The preparation time for Venison Rotis with a tomato-radish salsa & sour cream is between 10 and 25 minutes.
What is the total time required to make Venison Rotis with a tomato-radish salsa & sour cream?
The total time required to make Venison Rotis with a tomato-radish salsa & sour cream is between 20 and 35 minutes.
How many servings does Venison Rotis provide?
4 servings
What are the main ingredients in Venison Rotis?
Cocktail Rotis, Fresh Coriander, Lime Juice, NOMU Mexican Spice Blend, Pickled Jalapeño, Radish, Salad Leaves, Sour Cream, Tomato, Venison Rump
What is the nutritional information of Venison Rotis?

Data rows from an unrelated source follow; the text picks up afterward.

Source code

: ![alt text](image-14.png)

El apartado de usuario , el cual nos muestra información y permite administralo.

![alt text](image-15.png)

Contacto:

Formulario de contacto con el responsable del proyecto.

Calories: 595, Carbs: 50 grams, Fat: grams, Protein: 56.4 grams, Sugar: 15.8 grams, Salt: 1858 grams
How do I prepare Venison Rotis?
HUNGRY YET?: Return the pan, wiped down, to a medium heat. When hot, dry toast the rotis for 30-60 seconds per side until heated and lightly crisped. LET’S DO THE SALSA: In a bowl, combine the sliced radish, the chopped jalapeños (to taste), the diced tomato, ½ the picked coriander, the lime juice, a drizzle of oil, a sweetener of choice (to taste), and seasoning. Set aside. Loosen the sour cream with a splash of water. BUEN PROVECHO!: Smear ½ the loosened sour cream on the toasted rotis. Top with the shredded leaves, the venison slices, and the tomato & radish salsa. Drizzle over the remaining loosened sour cream and garnish with the remaining picked coriander. Enjoy, Chef! BROWNED & BUTTERED VENISON: Place a pan over high heat with a drizzle of oil. Pat the steaks dry with paper towel and season. When the pan is hot, cook the steaks for 6-8 minutes until browned all over and cooked to your preference, shifting as it colours. In the final 1-2 minutes, baste with a knob of butter and the spice blend. Remove from the pan and set aside to rest for 3-5 minutes before thinly slicing. Lightly season the slices.
What should be prepared from my kitchen to make Venison Rotis?
Cocktail Rotis, Fresh Coriander, Lime Juice, NOMU Mexican Spice Blend, Pickled Jalapeño, Radish, Salad Leaves, Sour Cream, Tomato, Venison Rump
How many calories does Venison Rotis have?
595 calories
How much fat content does Venison Rotis have?